Lynette Clark, the chairman of the AIP, told ABC News on Monday that Palin and her husband Todd were members in 1994, even attending the 1994 statewide convention in Wasilla. Clark was AIP secretary at the time.
This, it should be noted, does not square with official records.
Gail Fenumiai, director of the Alaska Division of Elections, tells ABC News that regardless of the impression given to members of the Alaskan Independence Party, "Gov. Sarah Palin first registered to vote in the state in May 1982 as a Republican, and she has not changed her party affiliate with the Division of Elections since that time."
Clark on Tuesday night said that she had been mistaken.
A day after ABC News requested a response from Palin as to whether she was ever a member of the AIP, McCain campain spox Brian Rogers told ABC News that Clark's "allegations are false."
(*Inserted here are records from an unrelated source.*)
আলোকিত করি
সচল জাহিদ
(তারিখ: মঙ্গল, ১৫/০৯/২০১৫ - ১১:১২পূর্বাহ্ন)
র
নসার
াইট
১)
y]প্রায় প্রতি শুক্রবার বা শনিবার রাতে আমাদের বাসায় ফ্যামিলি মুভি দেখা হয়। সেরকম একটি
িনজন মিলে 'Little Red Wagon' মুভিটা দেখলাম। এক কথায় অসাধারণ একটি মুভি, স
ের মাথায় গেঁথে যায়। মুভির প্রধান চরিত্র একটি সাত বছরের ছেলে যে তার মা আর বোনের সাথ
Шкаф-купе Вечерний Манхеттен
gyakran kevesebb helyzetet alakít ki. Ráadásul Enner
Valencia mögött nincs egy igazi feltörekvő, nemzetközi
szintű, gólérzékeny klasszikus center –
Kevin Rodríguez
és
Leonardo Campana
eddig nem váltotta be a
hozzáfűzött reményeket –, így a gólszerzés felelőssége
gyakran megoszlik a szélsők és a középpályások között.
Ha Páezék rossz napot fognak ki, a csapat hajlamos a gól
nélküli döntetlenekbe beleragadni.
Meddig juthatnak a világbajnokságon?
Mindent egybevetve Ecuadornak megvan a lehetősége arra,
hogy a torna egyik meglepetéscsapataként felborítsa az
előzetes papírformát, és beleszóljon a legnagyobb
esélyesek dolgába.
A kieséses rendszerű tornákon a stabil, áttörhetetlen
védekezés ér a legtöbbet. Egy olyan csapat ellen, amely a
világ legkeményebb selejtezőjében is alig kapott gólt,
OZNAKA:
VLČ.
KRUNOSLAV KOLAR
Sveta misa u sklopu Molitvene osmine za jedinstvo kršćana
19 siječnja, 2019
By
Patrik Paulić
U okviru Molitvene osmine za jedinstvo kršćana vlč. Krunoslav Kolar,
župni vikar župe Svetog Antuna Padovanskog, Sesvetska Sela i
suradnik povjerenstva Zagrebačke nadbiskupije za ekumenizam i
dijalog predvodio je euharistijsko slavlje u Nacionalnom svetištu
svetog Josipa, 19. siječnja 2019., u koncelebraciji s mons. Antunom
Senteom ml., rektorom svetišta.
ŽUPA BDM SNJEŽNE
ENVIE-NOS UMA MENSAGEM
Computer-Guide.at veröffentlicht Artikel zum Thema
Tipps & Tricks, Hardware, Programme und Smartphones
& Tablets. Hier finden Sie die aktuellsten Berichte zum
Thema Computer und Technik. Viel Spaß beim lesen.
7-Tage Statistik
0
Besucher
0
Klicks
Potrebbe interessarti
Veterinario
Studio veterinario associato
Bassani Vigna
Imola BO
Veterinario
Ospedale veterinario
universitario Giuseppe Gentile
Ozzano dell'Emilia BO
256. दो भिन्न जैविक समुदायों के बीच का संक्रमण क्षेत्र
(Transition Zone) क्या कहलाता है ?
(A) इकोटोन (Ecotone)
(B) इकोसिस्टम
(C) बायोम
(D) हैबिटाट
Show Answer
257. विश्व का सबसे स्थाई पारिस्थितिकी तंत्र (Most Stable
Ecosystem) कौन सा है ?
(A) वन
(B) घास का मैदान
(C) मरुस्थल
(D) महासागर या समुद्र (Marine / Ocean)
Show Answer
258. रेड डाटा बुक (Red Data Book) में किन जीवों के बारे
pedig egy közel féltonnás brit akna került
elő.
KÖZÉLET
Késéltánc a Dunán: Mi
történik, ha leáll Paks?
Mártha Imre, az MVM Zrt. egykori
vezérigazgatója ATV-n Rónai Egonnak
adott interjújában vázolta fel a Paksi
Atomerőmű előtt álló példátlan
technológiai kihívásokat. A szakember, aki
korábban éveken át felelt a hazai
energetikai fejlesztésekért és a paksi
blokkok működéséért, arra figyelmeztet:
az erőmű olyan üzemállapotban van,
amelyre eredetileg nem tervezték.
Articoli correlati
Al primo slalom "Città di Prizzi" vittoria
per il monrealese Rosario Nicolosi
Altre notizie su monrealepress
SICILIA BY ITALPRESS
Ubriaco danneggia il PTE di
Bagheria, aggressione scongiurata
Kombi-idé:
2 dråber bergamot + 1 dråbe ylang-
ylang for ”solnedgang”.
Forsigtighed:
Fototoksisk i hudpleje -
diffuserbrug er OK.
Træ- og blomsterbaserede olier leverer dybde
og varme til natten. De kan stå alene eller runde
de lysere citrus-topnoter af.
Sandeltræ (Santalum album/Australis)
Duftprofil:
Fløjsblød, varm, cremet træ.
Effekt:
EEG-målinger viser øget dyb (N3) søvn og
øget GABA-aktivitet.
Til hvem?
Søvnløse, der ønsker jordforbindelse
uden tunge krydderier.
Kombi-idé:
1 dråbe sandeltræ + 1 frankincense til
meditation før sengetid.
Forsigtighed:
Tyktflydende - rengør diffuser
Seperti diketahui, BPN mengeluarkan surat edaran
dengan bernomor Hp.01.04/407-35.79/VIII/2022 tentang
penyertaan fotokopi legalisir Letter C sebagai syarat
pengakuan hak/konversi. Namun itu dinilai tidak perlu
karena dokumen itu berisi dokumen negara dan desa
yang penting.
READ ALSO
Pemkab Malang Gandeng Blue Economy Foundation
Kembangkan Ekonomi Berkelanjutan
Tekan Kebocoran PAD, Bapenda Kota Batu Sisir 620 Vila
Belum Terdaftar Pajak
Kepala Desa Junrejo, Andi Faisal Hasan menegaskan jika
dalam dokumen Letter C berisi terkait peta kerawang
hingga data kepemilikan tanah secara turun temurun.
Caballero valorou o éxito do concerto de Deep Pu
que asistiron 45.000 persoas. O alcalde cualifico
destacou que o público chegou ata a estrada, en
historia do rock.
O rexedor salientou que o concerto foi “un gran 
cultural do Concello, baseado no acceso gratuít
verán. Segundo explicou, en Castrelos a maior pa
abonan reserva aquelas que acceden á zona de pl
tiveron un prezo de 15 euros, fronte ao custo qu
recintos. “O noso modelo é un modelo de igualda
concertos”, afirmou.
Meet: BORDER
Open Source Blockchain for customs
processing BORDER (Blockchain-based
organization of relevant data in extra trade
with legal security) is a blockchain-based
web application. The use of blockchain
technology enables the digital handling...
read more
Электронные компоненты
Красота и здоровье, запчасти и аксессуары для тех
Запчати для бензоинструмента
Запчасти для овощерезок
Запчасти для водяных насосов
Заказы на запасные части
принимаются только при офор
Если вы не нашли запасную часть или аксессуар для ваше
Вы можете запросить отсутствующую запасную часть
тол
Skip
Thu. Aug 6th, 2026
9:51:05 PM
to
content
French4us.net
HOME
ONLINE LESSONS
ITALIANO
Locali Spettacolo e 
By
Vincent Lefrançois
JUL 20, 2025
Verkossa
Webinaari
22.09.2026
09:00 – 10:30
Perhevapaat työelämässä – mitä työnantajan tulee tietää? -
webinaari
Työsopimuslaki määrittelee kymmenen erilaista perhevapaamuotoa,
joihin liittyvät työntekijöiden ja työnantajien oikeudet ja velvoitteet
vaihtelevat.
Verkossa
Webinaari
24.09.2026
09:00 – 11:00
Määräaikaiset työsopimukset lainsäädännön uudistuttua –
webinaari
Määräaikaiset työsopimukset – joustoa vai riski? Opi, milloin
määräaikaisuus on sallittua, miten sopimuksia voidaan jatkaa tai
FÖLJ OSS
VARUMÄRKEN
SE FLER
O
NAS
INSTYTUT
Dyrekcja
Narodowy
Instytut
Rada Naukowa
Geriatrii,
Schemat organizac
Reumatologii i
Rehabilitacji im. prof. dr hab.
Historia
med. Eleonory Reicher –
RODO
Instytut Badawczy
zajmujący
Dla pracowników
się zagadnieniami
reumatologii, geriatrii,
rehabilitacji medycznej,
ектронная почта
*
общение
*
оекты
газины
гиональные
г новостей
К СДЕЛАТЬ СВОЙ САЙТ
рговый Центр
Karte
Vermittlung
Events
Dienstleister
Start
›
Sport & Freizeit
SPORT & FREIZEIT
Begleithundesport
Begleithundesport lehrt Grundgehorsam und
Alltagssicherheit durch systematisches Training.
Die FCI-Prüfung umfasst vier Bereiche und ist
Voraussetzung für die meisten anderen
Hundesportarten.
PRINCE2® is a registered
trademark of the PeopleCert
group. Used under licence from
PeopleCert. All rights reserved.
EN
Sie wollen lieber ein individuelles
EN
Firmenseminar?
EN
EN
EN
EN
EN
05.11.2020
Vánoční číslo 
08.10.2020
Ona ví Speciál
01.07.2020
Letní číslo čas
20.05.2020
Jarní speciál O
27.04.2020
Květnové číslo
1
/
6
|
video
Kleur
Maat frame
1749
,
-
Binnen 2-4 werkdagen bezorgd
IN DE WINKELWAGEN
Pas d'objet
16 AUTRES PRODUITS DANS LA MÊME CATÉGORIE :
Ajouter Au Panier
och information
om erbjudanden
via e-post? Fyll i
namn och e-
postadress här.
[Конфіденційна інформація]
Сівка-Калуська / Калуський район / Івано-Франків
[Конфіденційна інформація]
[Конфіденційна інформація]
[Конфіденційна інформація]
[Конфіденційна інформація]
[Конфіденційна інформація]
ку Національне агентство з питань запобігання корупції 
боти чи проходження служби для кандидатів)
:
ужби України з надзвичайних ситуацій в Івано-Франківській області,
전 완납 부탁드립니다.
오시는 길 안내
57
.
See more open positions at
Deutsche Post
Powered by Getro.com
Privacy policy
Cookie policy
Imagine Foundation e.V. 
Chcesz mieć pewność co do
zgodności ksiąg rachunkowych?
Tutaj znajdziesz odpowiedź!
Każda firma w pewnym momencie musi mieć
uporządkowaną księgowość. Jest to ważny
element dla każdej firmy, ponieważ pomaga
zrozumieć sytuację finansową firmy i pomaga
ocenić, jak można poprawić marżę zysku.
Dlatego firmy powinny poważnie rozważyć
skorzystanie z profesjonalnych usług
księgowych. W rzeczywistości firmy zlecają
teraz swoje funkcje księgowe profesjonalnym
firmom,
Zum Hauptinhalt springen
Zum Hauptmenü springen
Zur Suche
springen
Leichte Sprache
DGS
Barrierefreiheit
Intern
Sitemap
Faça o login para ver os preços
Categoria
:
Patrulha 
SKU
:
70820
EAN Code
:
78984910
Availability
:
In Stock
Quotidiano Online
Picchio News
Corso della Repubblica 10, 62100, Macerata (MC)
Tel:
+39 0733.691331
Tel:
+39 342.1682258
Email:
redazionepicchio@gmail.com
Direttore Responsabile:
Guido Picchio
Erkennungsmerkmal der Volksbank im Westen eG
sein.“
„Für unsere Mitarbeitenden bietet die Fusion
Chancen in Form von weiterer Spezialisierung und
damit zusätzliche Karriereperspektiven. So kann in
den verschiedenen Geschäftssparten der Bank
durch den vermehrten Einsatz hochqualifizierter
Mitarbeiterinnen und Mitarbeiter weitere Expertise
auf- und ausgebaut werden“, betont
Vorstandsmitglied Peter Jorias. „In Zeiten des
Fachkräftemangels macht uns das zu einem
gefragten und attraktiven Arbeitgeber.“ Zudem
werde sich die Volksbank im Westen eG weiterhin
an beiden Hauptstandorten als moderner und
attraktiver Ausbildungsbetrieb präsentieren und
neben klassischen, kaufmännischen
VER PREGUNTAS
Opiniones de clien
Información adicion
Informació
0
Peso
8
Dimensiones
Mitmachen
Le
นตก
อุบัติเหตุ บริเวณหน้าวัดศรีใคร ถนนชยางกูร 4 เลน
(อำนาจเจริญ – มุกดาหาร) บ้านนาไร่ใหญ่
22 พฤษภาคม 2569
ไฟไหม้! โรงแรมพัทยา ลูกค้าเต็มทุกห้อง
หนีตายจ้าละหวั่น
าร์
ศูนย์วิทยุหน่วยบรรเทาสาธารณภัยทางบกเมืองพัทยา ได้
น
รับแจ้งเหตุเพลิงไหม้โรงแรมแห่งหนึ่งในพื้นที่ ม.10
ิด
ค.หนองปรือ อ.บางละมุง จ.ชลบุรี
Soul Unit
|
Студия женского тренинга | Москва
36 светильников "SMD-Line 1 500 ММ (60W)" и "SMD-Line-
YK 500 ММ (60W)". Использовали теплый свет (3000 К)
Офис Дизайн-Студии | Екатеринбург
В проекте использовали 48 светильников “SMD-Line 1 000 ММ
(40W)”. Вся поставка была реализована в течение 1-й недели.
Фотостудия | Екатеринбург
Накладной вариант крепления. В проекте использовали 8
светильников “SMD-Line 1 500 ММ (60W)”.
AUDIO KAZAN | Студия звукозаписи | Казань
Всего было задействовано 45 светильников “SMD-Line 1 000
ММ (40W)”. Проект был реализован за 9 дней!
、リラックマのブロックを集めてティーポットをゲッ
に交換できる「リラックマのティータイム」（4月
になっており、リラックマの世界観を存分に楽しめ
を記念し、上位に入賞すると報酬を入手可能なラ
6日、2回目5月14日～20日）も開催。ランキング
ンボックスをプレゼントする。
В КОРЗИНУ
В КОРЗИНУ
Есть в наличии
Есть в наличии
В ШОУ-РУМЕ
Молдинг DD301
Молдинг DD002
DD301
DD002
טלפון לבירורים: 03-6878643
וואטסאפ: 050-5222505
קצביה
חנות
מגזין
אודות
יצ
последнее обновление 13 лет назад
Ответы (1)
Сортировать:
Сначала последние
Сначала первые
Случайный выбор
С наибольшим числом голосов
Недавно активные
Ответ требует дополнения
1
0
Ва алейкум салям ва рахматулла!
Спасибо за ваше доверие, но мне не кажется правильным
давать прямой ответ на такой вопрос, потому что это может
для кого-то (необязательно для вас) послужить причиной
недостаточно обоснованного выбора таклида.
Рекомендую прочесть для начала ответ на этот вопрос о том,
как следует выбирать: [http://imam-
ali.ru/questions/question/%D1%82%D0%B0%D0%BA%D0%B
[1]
"Governor Palin has been a registered Republican since 1982," Rogers says, providing voter registration documentation showing her to be a Republican. "As you know, if she changed her registration, there would have been some record of it. There isn’t."
Rogers says that Palin didn’t attend the AIP convention in 1994, "but she visited them when they had their convention in Wasilla in 2000 as a courtesy since she was mayor."
When asked if Palin ever identified herself as a member of the AIP, Rogers said, "No, she's a lifelong Republican."